PROGRAM (every day 10.00 - 16.00)
MONDAY
Contested Urban Spaces - Bike tour The tour explores the neighborhood of Kreuzberg connecting a series of ingenious urban interventions and radically different uses of the public space. We will visit alternative models of urban planning that are not only devised by architects and urban planners, but by a thriving creative scene and numerous civic platforms.
TUESDAY
Reading group* @UdK Presentation by Valentina Presentation by Rosario
WEDNESDAY
Illusion and Reality: Bike Tour The tour explores the reconstruction site of a seventeenth century Baroque palace, the Berliner Schloß and the former Tempelhof Airfield - Tempelhofer Feld- recently object of a momentous citizens referendum against the city government’s master plan for its redevelopment.
THURSDAY
Prototyping Publication @UdK
FRIDAY
Gardening, solar cooking, foraging, jam making @ Berlin Farm Lab - Ideenfarm. Presentation of the “Summer school for Applied Autonomy” Discussion
SATURDAY
Prototyping Publication @UdK Farewell drinks
* Bibliography
- Silvia Federici, Feminism and the politics of the Commons, from the commoner.org - Indy Johar, excerpts from Compendium for the civic economy, published from 00:/, London
Tutors
Valentina Karga, born in Chalkidiki, Greece, is an artist and architect based in Berlin. After she got her masters in architecture (University of Thessaly), she has been a fellow at the University of the Arts Berlin (UDK), Graduate school. Often through collaborative actions, her work addresses issues such as autonomy, education, sustainability, communication, the DIY, the commons and the role of engagement and participation in the contemporary society and the arts. She is the founder of the “Summer school for Applied Autonomy” in Berlin, a research initiative interested in capturing the technical know-how but also the social, political and affective aspects involved in autonomous living. She is also a member of Collective Disaster. Among others, she has shown her work at the National museum of Contemporary art in Athens and the Athens Biennial.

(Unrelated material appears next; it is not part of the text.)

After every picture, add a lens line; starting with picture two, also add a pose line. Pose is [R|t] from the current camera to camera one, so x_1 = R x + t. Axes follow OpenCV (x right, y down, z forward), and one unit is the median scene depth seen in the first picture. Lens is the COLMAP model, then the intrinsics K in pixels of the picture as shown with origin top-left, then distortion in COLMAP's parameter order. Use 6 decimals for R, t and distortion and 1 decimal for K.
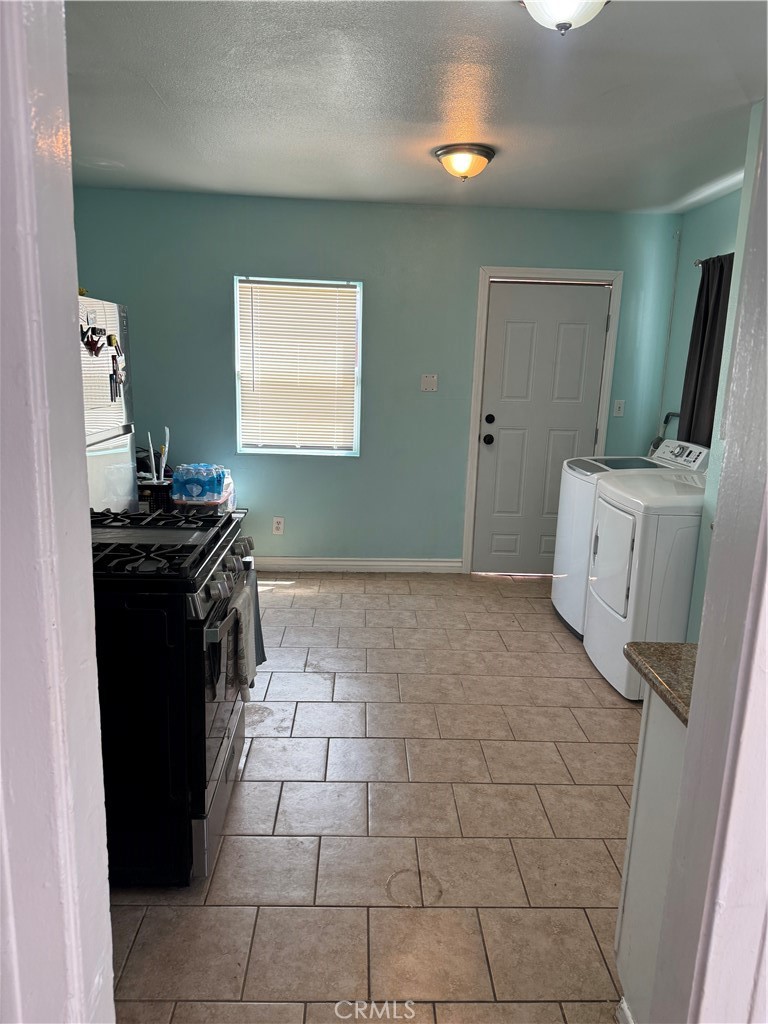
lens RADIAL K [[723.6, 0, 378.6], [0, 723.6, 486.9], [0, 0, 1]] dist [0.043359, -0.046057]
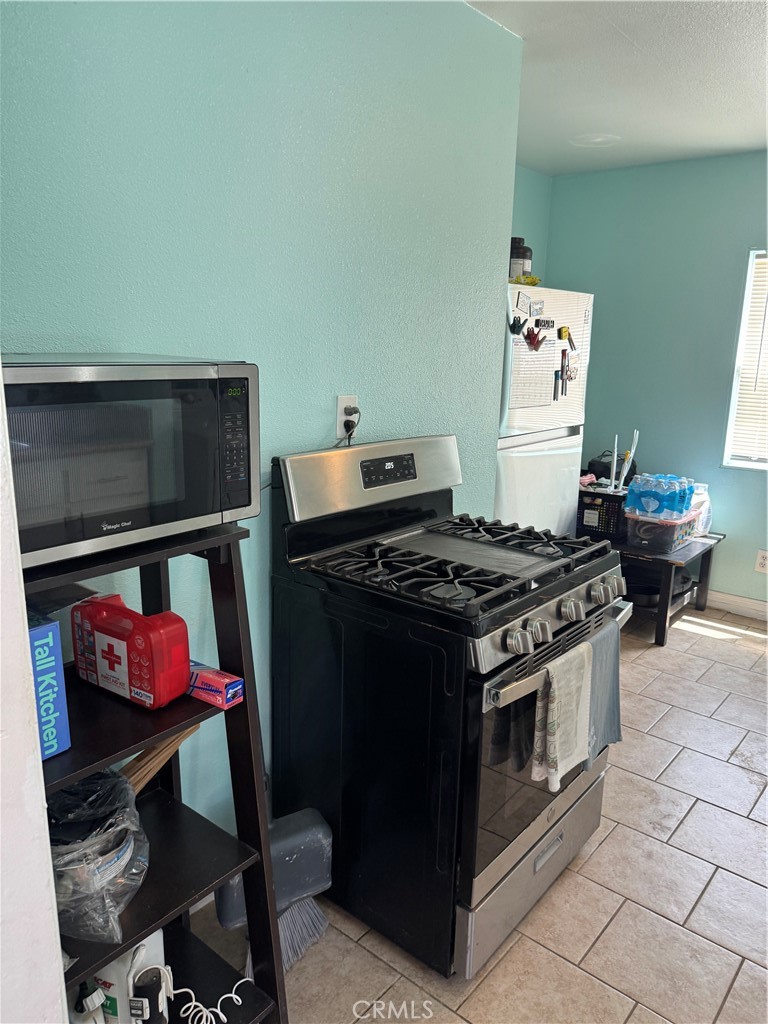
lens RADIAL K [[723.6, 0, 390.0], [0, 723.6, 497.6], [0, 0, 1]] dist [0.043359, -0.046057]
pose [[0.746408, 0.120684, -0.654455, 0.081477], [-0.109832, 0.992273, 0.057715, -0.020164], [0.656363, 0.028802, 0.753895, 0.143772]]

Rosario Talevi (Buenos Aires, 1983). Trained as an architect in the public university in Buenos Aires and Berlin. Her practice is focused on the role and the possibilities of architecture in its most broadest form. Her work spans academic and applied research, teaching, editorial and design projects. She is currently investigating the transformation of Berlin's undervalued, transitional and forgotten spaces that offer an alternative to the pregnant neo-liberal politics shaping our environment. Alongside her own work she has collaborated with different architecture collectives (a77, raumlabor) and has taught Urban Morphology at the University of Buenos Aires and Experimental Architecture at the Technische Universität Berlin.